Sunday, February 2, 2020
The South Dakota Supreme Court reversed the grant of summary judgment to a defendant in a legal malpractice case.
The alleged malpractice involved the failure to timely serve a defendant in an accident case.
The court discusses the duty to communicate errors in representation to the client, noting that a recent ABA opinion was not binding
We do not, however, view the ABA’s opinion to be binding on this Court, nor does the opinion necessarily establish a tort duty or express a standard of care for liability purposes.
When an act, error, or omission could reasonably be expected to be the basis of a legal malpractice claim against a lawyer, the lawyer’s professional responsibility to keep a client “reasonably” informed is directly implicated. Imposing a legal duty to disclose such an act, error, or omission serves the purpose of ensuring that a client is able to make an informed decision about how best to proceed under such circumstances...
Here, [attorney] Howey-Fox was informed within days that Ewalt had not been served in Yankton County, and that service was not made within three years from the date of the accident. Howey-Fox also admitted that she “immediately” notified her professional malpractice carrier of the potential malpractice claim against her. The personal injury action against Ewalt was finally dismissed on April 5, 2013, for failure to timely commence the action. It is beyond debate, under the standard we define today, that Howey-Fox had a duty to disclose the potential malpractice claim to Robinson-Podoll when the personal injury action against Ewalt was dismissed on April 5, 2013, and likely much before that time. Yet Howey-Fox testified,
Q: Did you ever advise Miss Robinson that there was a potential legal malpractice claim stemming from the improper service? [Howey-Fox]: Nope. I told her she had a potential claim against the county for their failure to serve or, at the very least, failure to tell me when they knew she wasn’t living in Yankton County to give those papers back, or at the least let me know so I could get her served.
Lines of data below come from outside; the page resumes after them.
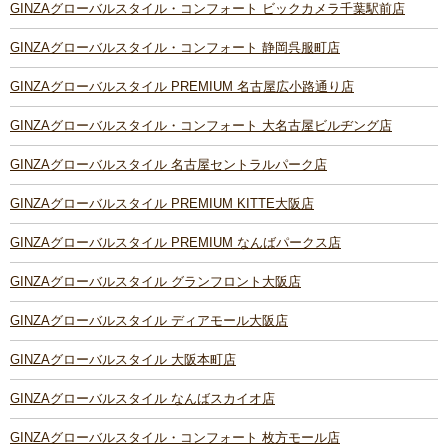
GINZAグローバルスタイル・コンフォート ビックカメラ千葉駅前店
GINZAグローバルスタイル・コンフォート 静岡呉服町店
GINZAグローバルスタイル PREMIUM 名古屋広小路通り店
GINZAグローバルスタイル・コンフォート 大名古屋ビルヂング店
GINZAグローバルスタイル 名古屋セントラルパーク店
GINZAグローバルスタイル PREMIUM KITTE大阪店
GINZAグローバルスタイル PREMIUM なんばパークス店
GINZAグローバルスタイル グランフロント大阪店
GINZAグローバルスタイル ディアモール大阪店
GINZAグローバルスタイル 大阪本町店
GINZAグローバルスタイル なんばスカイオ店
GINZAグローバルスタイル・コンフォート 枚方モール店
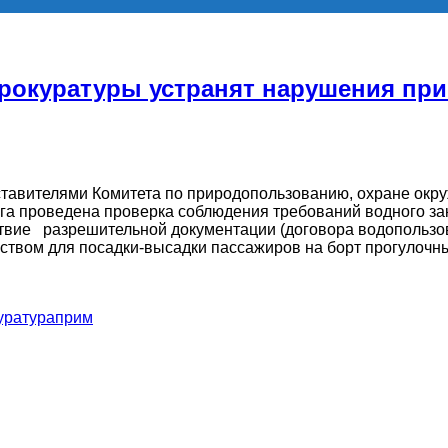
рокуратуры устранят нарушения при
ставителями Комитета по природопользованию, охране ок
га проведена проверка соблюдения требований водного за
ствие разрешительной документации (договора водопользов
вом для посадки-высадки пассажиров на борт прогулочны
уратураприм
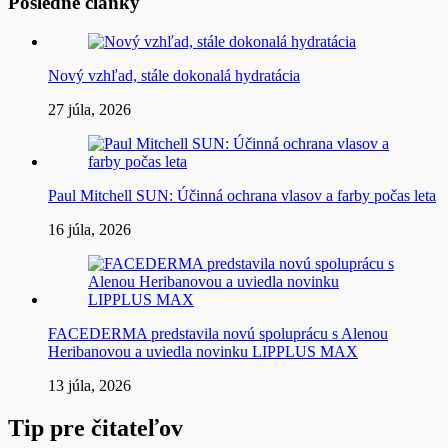
Posledné články
Nový vzhľad, stále dokonalá hydratácia
27 júla, 2026
Paul Mitchell SUN: Účinná ochrana vlasov a farby počas leta
16 júla, 2026
FACEDERMA predstavila novú spoluprácu s Alenou
Heribanovou a uviedla novinku LIPPLUS MAX
13 júla, 2026
Tip pre čitateľov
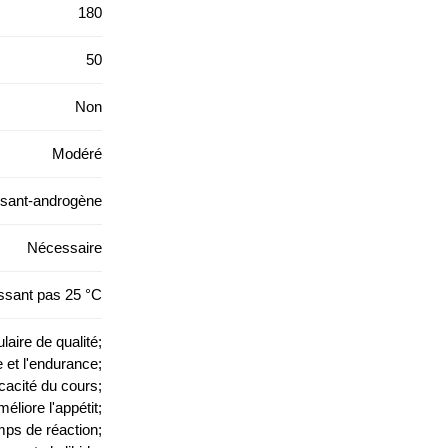
180
50
Non
Modéré
isant-androgène
Nécessaire
ssant pas 25 °C
aire de qualité;
 et l'endurance;
cacité du cours;
éliore l'appétit;
mps de réaction;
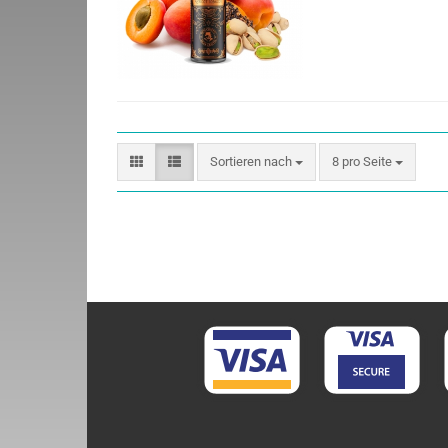
Sortieren nach
8 pro Seite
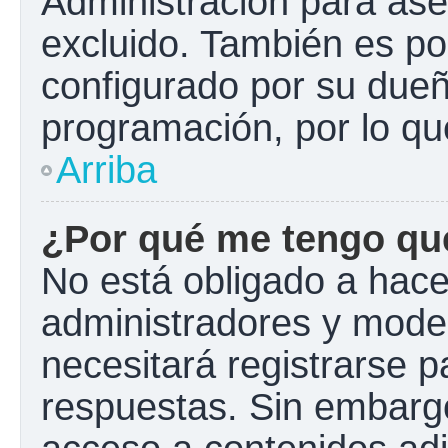
Administración para ase
excluido. También es pos
configurado por su dueño
programación, por lo qu
Arriba
¿Por qué me tengo que
No está obligado a hacer
administradores y mode
necesitará registrarse p
respuestas. Sin embargo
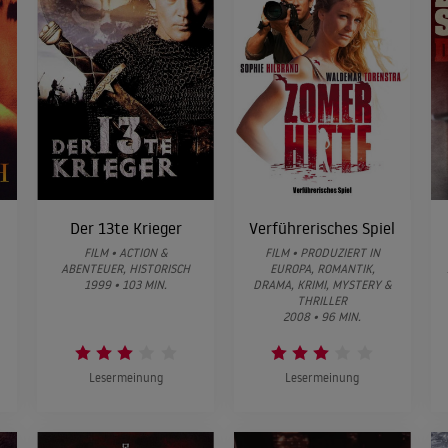
Der 13te Krieger
Verführerisches Spiel
FILM • ACTION &
FILM • PRODUZIERT IN
ABENTEUER, HISTORISCH
EUROPA, ROMANTIK,
1999 • 103 MIN.
DRAMA, KRIMI, MYSTERY &
THRILLER
2008 • 96 MIN.
Lesermeinung
Lesermeinung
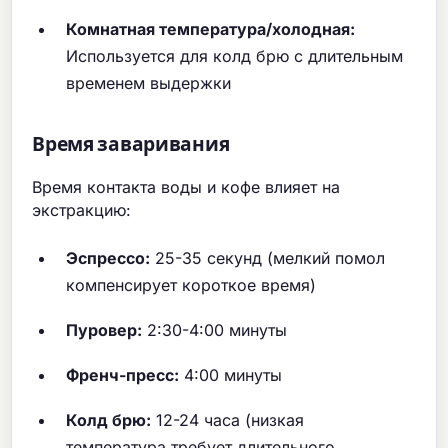
Комнатная температура/холодная:
Используется для колд брю с длительным
временем выдержки
Время заваривания
Время контакта воды и кофе влияет на
экстракцию:
Эспрессо:
25-35 секунд (мелкий помол
компенсирует короткое время)
Пуровер:
2:30-4:00 минуты
Френч-пресс:
4:00 минуты
Колд брю:
12-24 часа (низкая
температура требует длительного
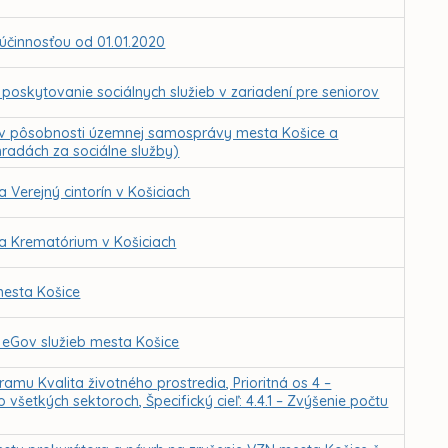
účinnosťou od 01.01.2020
skytovanie sociálnych služieb v zariadení pre seniorov
b v pôsobnosti územnej samosprávy mesta Košice a
hradách za sociálne služby)
Verejný cintorín v Košiciach
a Krematórium v Košiciach
mesta Košice
a eGov služieb mesta Košice
amu Kvalita životného prostredia, Prioritná os 4 –
všetkých sektoroch, Špecifický cieľ: 4.4.1 – Zvýšenie počtu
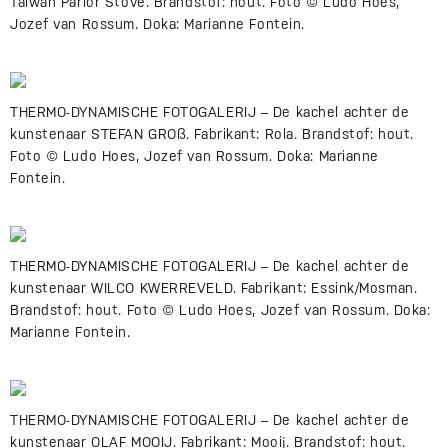
Taiwan Parlor Stove. Brandstof: hout. Foto © Ludo Hoes,
Jozef van Rossum. Doka: Marianne Fontein.
THERMO-DYNAMISCHE FOTOGALERIJ – De kachel achter de
kunstenaar STEFAN GROß. Fabrikant: Rola. Brandstof: hout.
Foto © Ludo Hoes, Jozef van Rossum. Doka: Marianne
Fontein.
THERMO-DYNAMISCHE FOTOGALERIJ – De kachel achter de
kunstenaar WILCO KWERREVELD. Fabrikant: Essink/Mosman.
Brandstof: hout. Foto © Ludo Hoes, Jozef van Rossum. Doka:
Marianne Fontein.
THERMO-DYNAMISCHE FOTOGALERIJ – De kachel achter de
kunstenaar OLAF MOOIJ. Fabrikant: Mooij. Brandstof: hout.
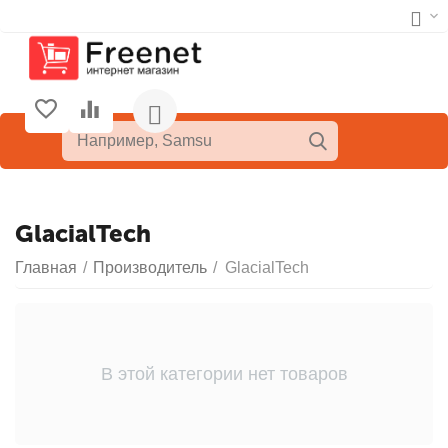
GlacialTech
Главная
/
Производитель
/
GlacialTech
В этой категории нет товаров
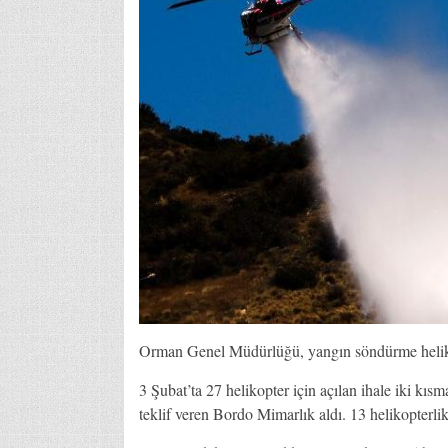
Orman Genel Müdürlüğü, yangın söndürme helikopt
3 Şubat’ta 27 helikopter için açılan ihale iki kıs
teklif veren Bordo Mimarlık aldı. 13 helikopterl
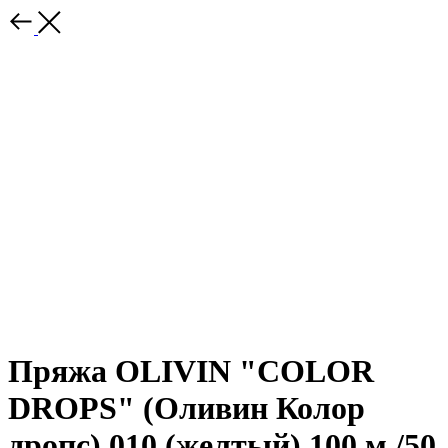
Пряжа OLIVIN "COLOR
DROPS" (Оливин Колор
дропс) 010 (желтый) 100 м /50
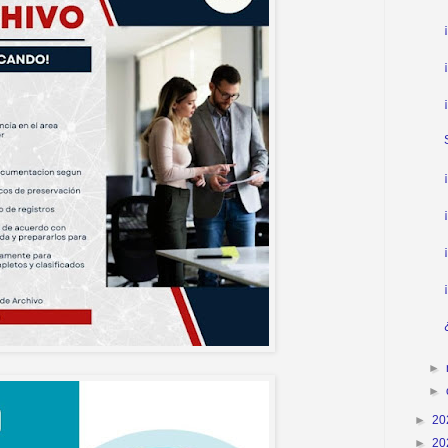
►
►
►
20
►
20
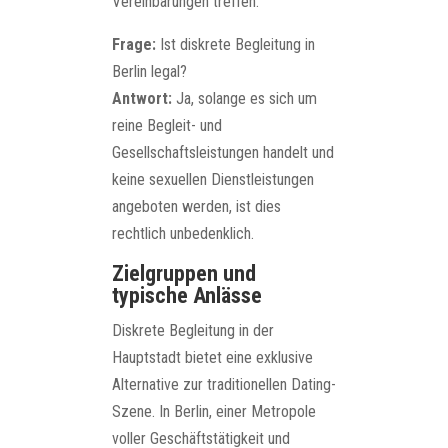
Vereinbarungen treffen.
Frage:
Ist diskrete Begleitung in
Berlin legal?
Antwort:
Ja, solange es sich um
reine Begleit- und
Gesellschaftsleistungen handelt und
keine sexuellen Dienstleistungen
angeboten werden, ist dies
rechtlich unbedenklich.
Zielgruppen und
typische Anlässe
Diskrete Begleitung in der
Hauptstadt bietet eine exklusive
Alternative zur traditionellen Dating-
Szene. In Berlin, einer Metropole
voller Geschäftstätigkeit und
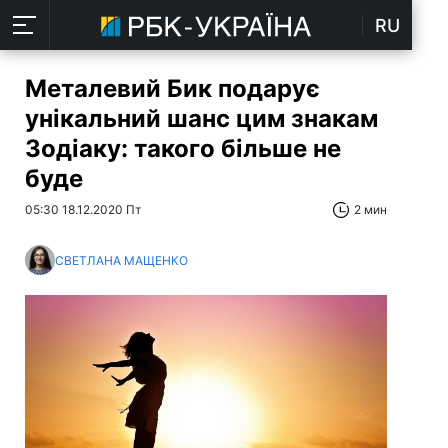
RU
Металевий Бик подарує
унікальний шанс цим знакам
Зодіаку: такого більше не
буде
05:30 18.12.2020 Пт
2 мин
СВЕТЛАНА МАЩЕНКО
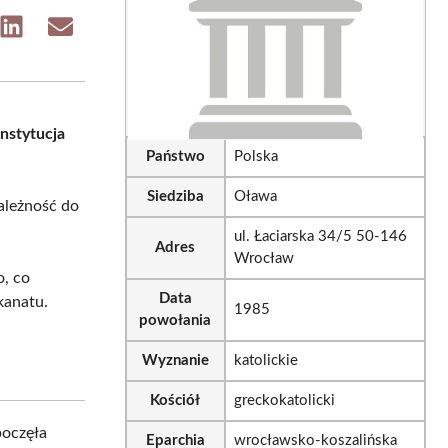
e
Share
Share
on
on
sApp
LinkedIn
Email
instytucja
Państwo
Polska
Siedziba
Oława
należność do
ul. Łaciarska 34/5 50-146
Adres
Wrocław
o, co
Data
kanatu.
1985
powołania
Wyznanie
katolickie
Kościół
greckokatolicki
oczęła
Eparchia
wrocławsko-koszalińska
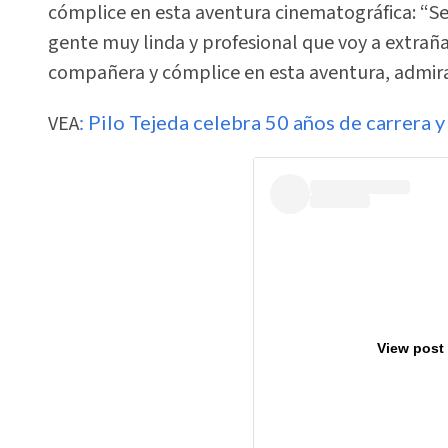
cómplice en esta aventura cinematográfica: “S
gente muy linda y profesional que voy a extrañ
compañera y cómplice en esta aventura, admirac
VEA
: Pilo Tejeda celebra 50 años de carrera 
View post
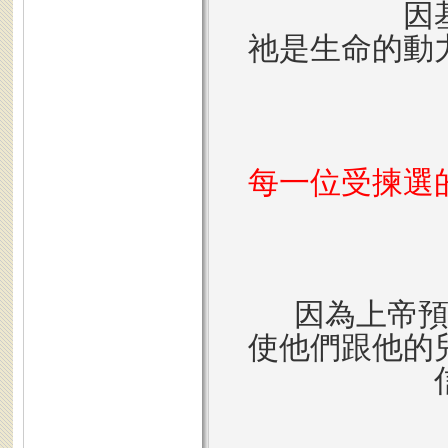
因
祂是生命的動
每一位受揀選
因為上帝
使他們跟他的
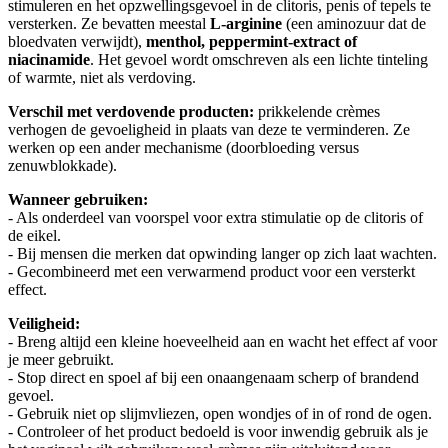
stimuleren en het opzwellingsgevoel in de clitoris, penis of tepels te
versterken. Ze bevatten meestal
L-arginine
(een aminozuur dat de
bloedvaten verwijdt),
menthol, peppermint-extract of
niacinamide
. Het gevoel wordt omschreven als een lichte tinteling
of warmte, niet als verdoving.
Verschil met verdovende producten:
prikkelende crèmes
verhogen de gevoeligheid in plaats van deze te verminderen. Ze
werken op een ander mechanisme (doorbloeding versus
zenuwblokkade).
Wanneer gebruiken:
- Als onderdeel van voorspel voor extra stimulatie op de clitoris of
de eikel.
- Bij mensen die merken dat opwinding langer op zich laat wachten.
- Gecombineerd met een verwarmend product voor een versterkt
effect.
Veiligheid:
- Breng altijd een kleine hoeveelheid aan en wacht het effect af voor
je meer gebruikt.
- Stop direct en spoel af bij een onaangenaam scherp of brandend
gevoel.
- Gebruik niet op slijmvliezen, open wondjes of in of rond de ogen.
- Controleer of het product bedoeld is voor inwendig gebruik als je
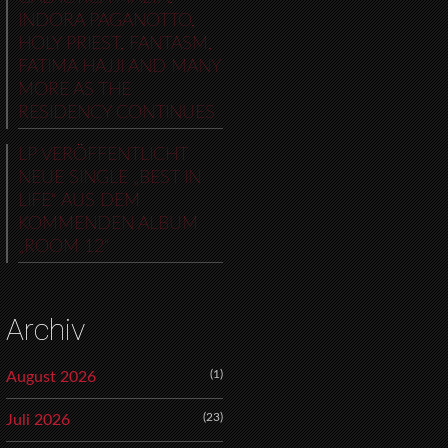
INDORA PAGANOTTO,
HOLY PRIEST, FANTASM,
FATIMA HAJJI AND MANY
MORE AS THE
RESIDENCY CONTINUES
LP VERÖFFENTLICHT
NEUE SINGLE „BEST IN
LIFE“ AUS DEM
KOMMENDEN ALBUM
„ROOM 12“
Archiv
(1)
August 2026
(23)
Juli 2026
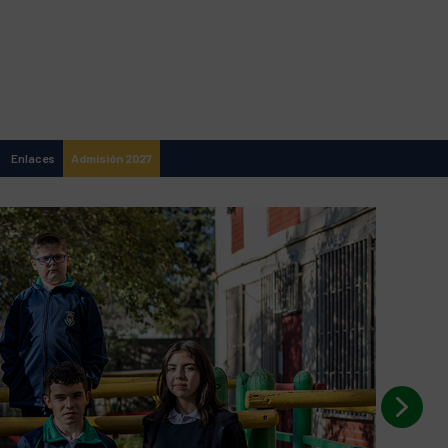
Enlaces
Admisión 2027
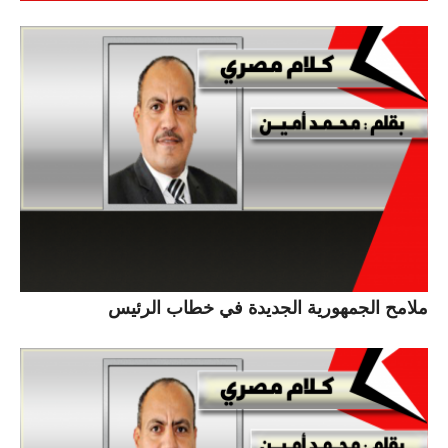
ملامح الجمهورية الجديدة في خطاب الرئيس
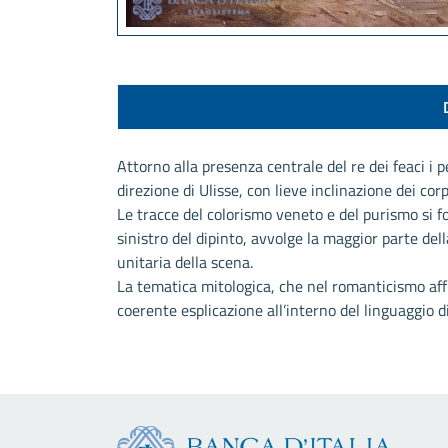
Attorno alla presenza centrale del re dei feaci i p
direzione di Ulisse, con lieve inclinazione dei cor
Le tracce del colorismo veneto e del purismo si f
sinistro del dipinto, avvolge la maggior parte de
unitaria della scena.
La tematica mitologica, che nel romanticismo affi
coerente esplicazione all’interno del linguaggio d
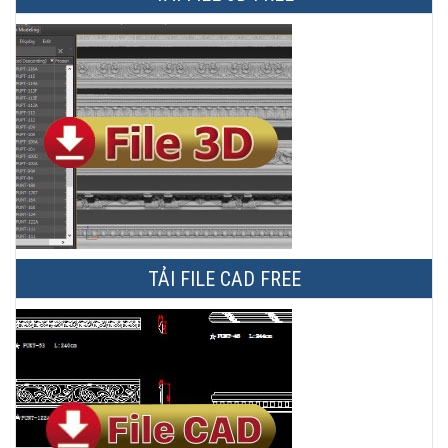
TẢI FILE CAD FREE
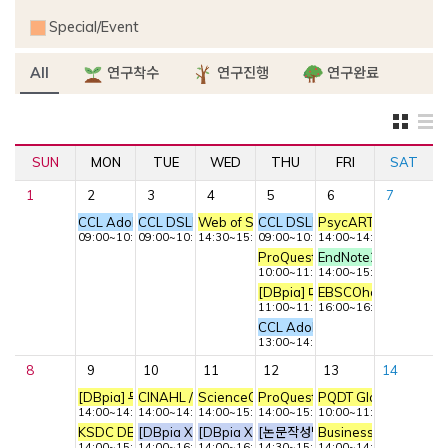
Special/Event
All
연구착수
연구진행
연구완료
SUN
MON
TUE
WED
THU
FRI
SAT
1
2
3
4
5
6
7
CCL Adobe Premiere 교육 - 동영상 편집
CCL DSLR 카메라 교육 – 기초 촬영
Web of Science Core Collection 이용교육
CCL DSLR 카메라 교육 – 심화 촬
PsycARTICLES 이용
09:00~10:30
09:00~10:30
14:30~15:30
09:00~10:30
14:00~14:40
ProQuest DB 이용교육
EndNote21 기초 이용
10:00~11:00
14:00~15:30
[DBpia] 대학생 자료조사 희망편
EBSCOhost DB 이용
11:00~11:50
16:00~16:40
CCL Adobe Premiere 교육 - 
13:00~14:30
8
9
10
11
12
13
14
[DBpia] 무조건 A+ 받는 리포트
CINAHL / Education Source 이용교육
ScienceOn 설명회
ProQuest Central 이용교육
PQDT Global 이용교육
14:00~14:50
14:00~14:40
14:00~15:00
14:00~15:00
10:00~11:00
KSDC DB/ICPSR 이용교육
[DBpia X 드림셀파] 논문 작성 전략 및 논문 통계 특강 1
[DBpia X 드림셀파] 논문 작성 전략 및 논문 통
[논문작성법] 논문 그림(Figure)
Business Source Ul
14:00~15:30
14:00~16:00
14:00~16:00
14:30~15:30
14:00~14:40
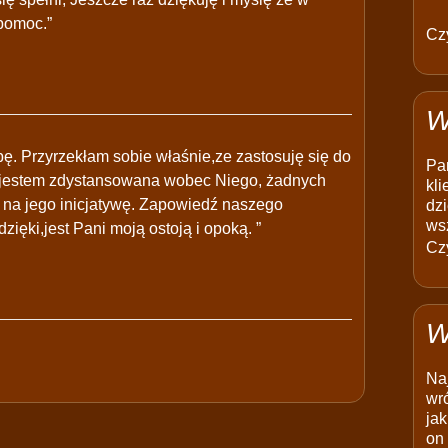
pomoc.”
Czy
W
bę. Przyrzekłam sobie właśnie,ze zastosuję się do
Pam
aj jestem zdystansowana wobec Niego, żadnych
kli
e na jego inicjatywę. Zapowiedź naszego
dzi
ws
dzięki,jest Pani moją ostoją i opoką. ”
Czy
W
Na
wró
jak
on 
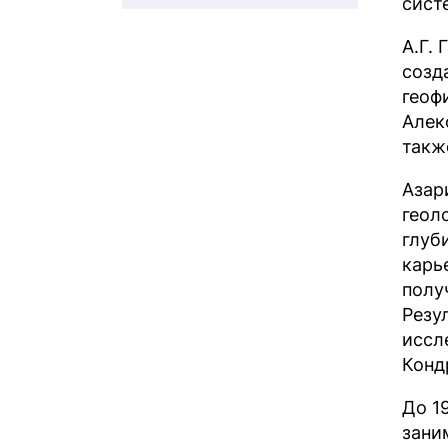
сист
А.Г.
созд
геоф
Алек
такж
Азар
геол
глуб
карь
полу
Резу
иссл
Конд
До 1
зани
But as to the start of the malpractice limitations
Here, Robinson-Podoll initially sustained damage from a single act of alleged negligence when Howey-Fox failed to timely commence the personal injury action against Ewalt. Any wrongful conduct by Howey-Fox thereafter in failing to disclose the error was not the cause of that initial injury. Thus, the continuing tort doctrine did not delay the occurrence of the three-year repose period on the malpractice claim for failing to timely file the personal injury action.
Nevertheless, questions of fact exist as to whether Howey-Fox’s alleged ongoing tortious conduct in failing to disclose this malpractice supports a separate claim for legal malpractice, that occurred less than three years before Robinson-Podoll commenced this action in January of 2016. Viewing the facts most favorably to Robinson-Podoll shows that Howey-Fox’s duty to disclose and alleged breach of that duty occurred after Howey-Fox allegedly failed to timely commence the personal injury action in 2010. Facts also exist showing that Howey-Fox’s failure to disclose this alleged error during the representation, that continued through 2015, resulted in (1) “a continuous and unbroken course of negligent” representation, and (2) the representation “was so related as to constitute one continuing wrong.”
Finally, as to the ring, we conclude that Robinson-Podoll sufficiently alleged ongoing acts or omissions that support a claim for continuing tortious conduct. Robinson-Podoll claims that Howey-Fox took the ring as collateral in 2012 and held it throughout the representation. Questions of fact exist on this record as to whether Howey-Fox breached professional duties owed to Robinson-Podoll by taking the ring and continuing to hold the ring without returning it to Robinson-Podoll. [citing Rule 1.8] These questions require that we also remand this claim to determine the date of the occurrence under the continuing tort doctrine.